Di balik kepopuleran masakan Minangkabau yang kaya akan bumbu dan cita rasa pedas, ada satu alat tradisional yang menjadi penjaga rasa autentik: batu lado. Alat pengulek berbahan dasar batu ini masih setia hadir di dapur-dapur masyarakat Minang, meski zaman telah beralih ke teknologi modern.
Batu lado terdiri dari dua bagian utama, yaitu batu datar sebagai alas dan batu bulat memanjang sebagai penumbuk. Alat ini digunakan untuk menghaluskan cabai, bawang, dan aneka rempah yang menjadi dasar hampir semua masakan khas Sumatra Barat. Meskipun terlihat sederhana, batu lado memiliki peran penting dalam mempertahankan kekhasan rasa yang tak bisa digantikan oleh blender atau alat modern lainnya.
“Sambal kalau diulek di batu lado, aromanya beda. Lebih tajam, lebih sedap, dan cabainya nggak terlalu halus. Ada tekstur yang bikin sambal itu jadi lebih menggugah selera,” kata Uni Rika, pemilik rumah makan Padang di daerah Koto Gadang.

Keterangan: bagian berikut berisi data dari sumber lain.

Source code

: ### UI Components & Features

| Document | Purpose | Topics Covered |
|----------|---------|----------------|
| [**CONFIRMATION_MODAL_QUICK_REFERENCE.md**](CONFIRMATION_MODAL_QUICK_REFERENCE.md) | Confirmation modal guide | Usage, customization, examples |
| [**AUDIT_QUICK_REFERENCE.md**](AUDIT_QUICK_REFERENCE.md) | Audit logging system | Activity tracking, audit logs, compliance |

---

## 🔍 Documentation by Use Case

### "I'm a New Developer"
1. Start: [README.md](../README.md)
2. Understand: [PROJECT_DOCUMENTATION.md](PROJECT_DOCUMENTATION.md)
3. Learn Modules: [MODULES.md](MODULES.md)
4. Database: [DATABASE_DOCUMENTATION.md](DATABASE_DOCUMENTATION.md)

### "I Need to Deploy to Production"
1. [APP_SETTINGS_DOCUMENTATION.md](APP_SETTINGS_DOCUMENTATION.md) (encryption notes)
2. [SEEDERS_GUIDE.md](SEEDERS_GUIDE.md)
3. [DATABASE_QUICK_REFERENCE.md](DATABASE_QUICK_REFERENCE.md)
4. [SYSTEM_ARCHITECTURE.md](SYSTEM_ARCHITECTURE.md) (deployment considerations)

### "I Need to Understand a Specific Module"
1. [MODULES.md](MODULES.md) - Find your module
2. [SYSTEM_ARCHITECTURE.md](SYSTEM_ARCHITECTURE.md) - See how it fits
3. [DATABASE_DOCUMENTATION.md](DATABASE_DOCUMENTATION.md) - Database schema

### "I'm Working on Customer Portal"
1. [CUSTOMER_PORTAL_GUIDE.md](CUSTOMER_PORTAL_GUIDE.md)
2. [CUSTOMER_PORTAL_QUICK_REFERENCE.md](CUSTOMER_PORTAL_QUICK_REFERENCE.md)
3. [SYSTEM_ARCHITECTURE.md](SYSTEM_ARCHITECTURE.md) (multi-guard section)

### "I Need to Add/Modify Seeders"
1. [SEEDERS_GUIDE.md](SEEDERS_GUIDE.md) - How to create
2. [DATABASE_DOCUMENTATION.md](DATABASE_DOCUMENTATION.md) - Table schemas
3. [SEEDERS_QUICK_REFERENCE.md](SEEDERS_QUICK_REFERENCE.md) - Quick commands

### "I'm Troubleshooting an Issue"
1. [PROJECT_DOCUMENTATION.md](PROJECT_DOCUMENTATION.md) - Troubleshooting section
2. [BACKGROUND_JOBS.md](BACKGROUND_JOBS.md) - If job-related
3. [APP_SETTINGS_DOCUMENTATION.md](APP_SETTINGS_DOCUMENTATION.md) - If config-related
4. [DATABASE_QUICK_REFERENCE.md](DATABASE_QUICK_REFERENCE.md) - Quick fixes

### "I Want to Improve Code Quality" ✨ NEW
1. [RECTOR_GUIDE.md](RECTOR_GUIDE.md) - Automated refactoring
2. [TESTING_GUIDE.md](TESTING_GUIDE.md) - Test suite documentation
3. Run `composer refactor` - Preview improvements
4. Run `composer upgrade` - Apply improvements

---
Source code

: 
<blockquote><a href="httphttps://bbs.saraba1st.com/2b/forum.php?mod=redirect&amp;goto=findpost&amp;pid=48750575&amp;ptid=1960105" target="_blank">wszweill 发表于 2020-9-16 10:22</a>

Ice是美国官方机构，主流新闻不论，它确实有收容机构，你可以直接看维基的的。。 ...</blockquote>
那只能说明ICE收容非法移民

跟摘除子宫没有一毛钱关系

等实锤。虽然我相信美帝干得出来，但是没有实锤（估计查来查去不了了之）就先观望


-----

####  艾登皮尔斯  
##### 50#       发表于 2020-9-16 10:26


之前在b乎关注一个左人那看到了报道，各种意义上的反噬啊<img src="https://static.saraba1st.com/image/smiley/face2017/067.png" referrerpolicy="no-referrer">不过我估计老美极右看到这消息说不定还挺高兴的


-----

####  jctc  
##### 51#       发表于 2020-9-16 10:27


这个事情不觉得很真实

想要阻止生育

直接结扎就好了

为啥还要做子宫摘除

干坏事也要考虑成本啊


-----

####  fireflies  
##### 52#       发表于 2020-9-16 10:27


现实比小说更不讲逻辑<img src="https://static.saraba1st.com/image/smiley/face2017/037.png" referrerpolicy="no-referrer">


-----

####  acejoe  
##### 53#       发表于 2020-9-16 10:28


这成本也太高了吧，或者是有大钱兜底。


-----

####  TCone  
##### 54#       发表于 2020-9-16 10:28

Tak hanya menghasilkan rasa yang khas, batu lado juga melambangkan kesabaran dan ketelatenan dalam memasak. Proses mengulek membutuhkan tenaga dan waktu, tetapi hasilnya dianggap jauh lebih memuaskan. Karena itu, batu lado masih menjadi pilihan utama bagi para juru masak tradisional, terutama saat memasak dalam skala besar untuk acara adat atau keluarga.
Meski begitu, penggunaan batu lado mulai menurun di kalangan generasi muda yang lebih menyukai kepraktisan. Banyak anak muda Minang yang kini jarang mengenal, apalagi menggunakan, alat ini. Hal ini menjadi perhatian tersendiri bagi para pegiat budaya dan kuliner.
Beberapa komunitas lokal di Sumatra Barat mulai aktif mengadakan pelatihan memasak tradisional dan festival kuliner untuk mengenalkan kembali batu lado dan alat dapur tradisional lainnya. Harapannya, generasi muda dapat menghargai dan melestarikan warisan leluhur ini.
Batu lado bukan hanya alat dapur, tapi simbol dari kearifan lokal, cinta terhadap tradisi, dan seni dalam meracik rasa. Di balik setiap ulekannya, tersimpan kisah dan rasa yang tak tergantikan.